There were other virtues that the true gentleman required. He should not be too spontaneous in his conduct. That virtue which Castiglione had so admired had become suspect. Like a game fox a man should run straight. Predictability was a virtue. To strain to be original was a sign of side, conceit, vanity and showing off. To be determined to distinguish oneself from one’s fellows was considered disagreeable. A dandy could get by, an aesthete was fishy.
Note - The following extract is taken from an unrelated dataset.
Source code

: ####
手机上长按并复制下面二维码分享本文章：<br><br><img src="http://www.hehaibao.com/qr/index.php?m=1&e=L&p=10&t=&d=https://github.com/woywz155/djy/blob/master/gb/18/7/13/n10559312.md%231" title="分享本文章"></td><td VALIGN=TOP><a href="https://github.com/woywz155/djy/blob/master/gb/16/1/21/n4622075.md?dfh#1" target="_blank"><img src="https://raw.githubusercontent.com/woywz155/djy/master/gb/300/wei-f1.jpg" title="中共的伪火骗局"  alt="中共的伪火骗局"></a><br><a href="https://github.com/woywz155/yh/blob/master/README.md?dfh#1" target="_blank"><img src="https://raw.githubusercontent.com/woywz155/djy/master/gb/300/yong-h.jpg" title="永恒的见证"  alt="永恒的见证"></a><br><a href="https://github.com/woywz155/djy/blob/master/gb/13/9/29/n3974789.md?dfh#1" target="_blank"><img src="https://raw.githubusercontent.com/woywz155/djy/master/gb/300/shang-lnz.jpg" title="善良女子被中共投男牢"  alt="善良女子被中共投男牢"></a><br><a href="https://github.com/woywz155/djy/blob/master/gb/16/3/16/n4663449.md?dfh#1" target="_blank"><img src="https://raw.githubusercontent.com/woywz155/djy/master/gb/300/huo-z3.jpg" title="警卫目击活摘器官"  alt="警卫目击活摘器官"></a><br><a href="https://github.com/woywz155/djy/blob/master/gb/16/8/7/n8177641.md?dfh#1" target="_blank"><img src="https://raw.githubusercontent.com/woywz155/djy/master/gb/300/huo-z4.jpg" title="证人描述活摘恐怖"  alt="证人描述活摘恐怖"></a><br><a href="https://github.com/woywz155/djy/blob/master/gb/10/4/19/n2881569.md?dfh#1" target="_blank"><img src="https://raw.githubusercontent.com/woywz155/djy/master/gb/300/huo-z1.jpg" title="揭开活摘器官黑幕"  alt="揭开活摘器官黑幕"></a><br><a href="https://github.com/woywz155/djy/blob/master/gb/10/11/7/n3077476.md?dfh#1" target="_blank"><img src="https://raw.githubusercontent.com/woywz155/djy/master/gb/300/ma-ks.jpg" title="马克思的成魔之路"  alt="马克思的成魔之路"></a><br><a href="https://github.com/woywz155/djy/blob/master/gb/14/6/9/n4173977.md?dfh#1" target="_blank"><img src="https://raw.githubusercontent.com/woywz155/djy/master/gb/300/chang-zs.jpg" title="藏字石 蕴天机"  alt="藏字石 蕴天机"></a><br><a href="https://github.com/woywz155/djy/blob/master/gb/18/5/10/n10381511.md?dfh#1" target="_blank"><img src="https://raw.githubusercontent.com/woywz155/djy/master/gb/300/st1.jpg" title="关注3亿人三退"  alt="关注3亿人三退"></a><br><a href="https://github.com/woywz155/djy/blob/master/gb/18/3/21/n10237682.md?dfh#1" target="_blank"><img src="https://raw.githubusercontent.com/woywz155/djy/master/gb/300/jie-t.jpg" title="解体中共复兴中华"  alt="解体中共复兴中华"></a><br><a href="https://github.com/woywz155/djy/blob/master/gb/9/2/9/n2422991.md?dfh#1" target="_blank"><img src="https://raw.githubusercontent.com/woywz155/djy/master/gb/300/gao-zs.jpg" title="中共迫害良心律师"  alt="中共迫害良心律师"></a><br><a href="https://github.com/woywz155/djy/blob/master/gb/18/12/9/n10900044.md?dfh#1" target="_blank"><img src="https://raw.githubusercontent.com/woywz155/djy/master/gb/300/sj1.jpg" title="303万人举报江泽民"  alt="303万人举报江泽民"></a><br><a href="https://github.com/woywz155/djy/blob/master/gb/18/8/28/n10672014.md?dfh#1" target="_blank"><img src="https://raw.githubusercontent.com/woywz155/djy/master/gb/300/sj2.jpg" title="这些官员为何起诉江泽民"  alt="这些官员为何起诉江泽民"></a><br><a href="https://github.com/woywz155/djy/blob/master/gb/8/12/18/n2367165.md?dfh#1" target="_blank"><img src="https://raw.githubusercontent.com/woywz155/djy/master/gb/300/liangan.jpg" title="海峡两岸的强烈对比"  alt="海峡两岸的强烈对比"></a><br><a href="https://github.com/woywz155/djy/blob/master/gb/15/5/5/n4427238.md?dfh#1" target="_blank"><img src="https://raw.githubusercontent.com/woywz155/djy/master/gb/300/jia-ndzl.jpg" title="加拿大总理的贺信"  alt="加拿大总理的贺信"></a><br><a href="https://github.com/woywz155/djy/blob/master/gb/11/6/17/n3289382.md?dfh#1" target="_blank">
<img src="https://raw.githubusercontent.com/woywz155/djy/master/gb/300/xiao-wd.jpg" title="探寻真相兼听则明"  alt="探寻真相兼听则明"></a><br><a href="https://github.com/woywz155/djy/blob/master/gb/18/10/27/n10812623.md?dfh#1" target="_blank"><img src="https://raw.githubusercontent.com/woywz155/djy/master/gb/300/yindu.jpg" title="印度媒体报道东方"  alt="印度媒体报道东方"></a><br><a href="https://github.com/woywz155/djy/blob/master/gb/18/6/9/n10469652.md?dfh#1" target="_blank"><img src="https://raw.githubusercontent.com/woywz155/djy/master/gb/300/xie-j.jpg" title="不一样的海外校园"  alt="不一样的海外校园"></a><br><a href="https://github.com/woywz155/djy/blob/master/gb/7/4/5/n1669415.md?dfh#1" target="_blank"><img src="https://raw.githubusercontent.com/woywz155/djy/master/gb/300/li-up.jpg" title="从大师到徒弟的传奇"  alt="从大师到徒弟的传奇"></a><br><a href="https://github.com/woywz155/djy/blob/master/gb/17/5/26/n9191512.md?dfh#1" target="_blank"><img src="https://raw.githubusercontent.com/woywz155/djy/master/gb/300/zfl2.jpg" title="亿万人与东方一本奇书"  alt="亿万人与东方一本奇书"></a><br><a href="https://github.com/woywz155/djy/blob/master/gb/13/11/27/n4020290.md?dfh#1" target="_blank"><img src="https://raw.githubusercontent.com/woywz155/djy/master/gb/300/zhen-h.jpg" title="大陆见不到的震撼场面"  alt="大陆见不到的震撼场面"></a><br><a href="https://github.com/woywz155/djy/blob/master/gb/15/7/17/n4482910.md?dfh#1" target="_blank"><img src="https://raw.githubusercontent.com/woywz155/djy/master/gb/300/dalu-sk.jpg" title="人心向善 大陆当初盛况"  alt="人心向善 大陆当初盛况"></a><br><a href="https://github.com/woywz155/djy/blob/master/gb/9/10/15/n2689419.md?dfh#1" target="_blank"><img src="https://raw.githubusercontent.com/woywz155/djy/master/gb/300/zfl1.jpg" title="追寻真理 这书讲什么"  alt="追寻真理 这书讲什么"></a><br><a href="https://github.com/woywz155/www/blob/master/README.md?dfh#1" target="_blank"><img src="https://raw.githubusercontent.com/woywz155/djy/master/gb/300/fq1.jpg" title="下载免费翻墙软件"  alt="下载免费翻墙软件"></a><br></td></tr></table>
Of course, the notion of the gentleman is bound up with social status: indeed it held within it the assumption that a gentleman was responsible for others, for his tenants, the soldiers under his command, his flock in the parish, his servants: but only rarely the hands in his mill. He would command, but off duty he would be courteous.
In his entertaining book on the subject Philip Mason maintains that Protestant Christianity said so impossibly high standard of conduct that the cult of the gentleman had to be substituted to provide a realizable ideal.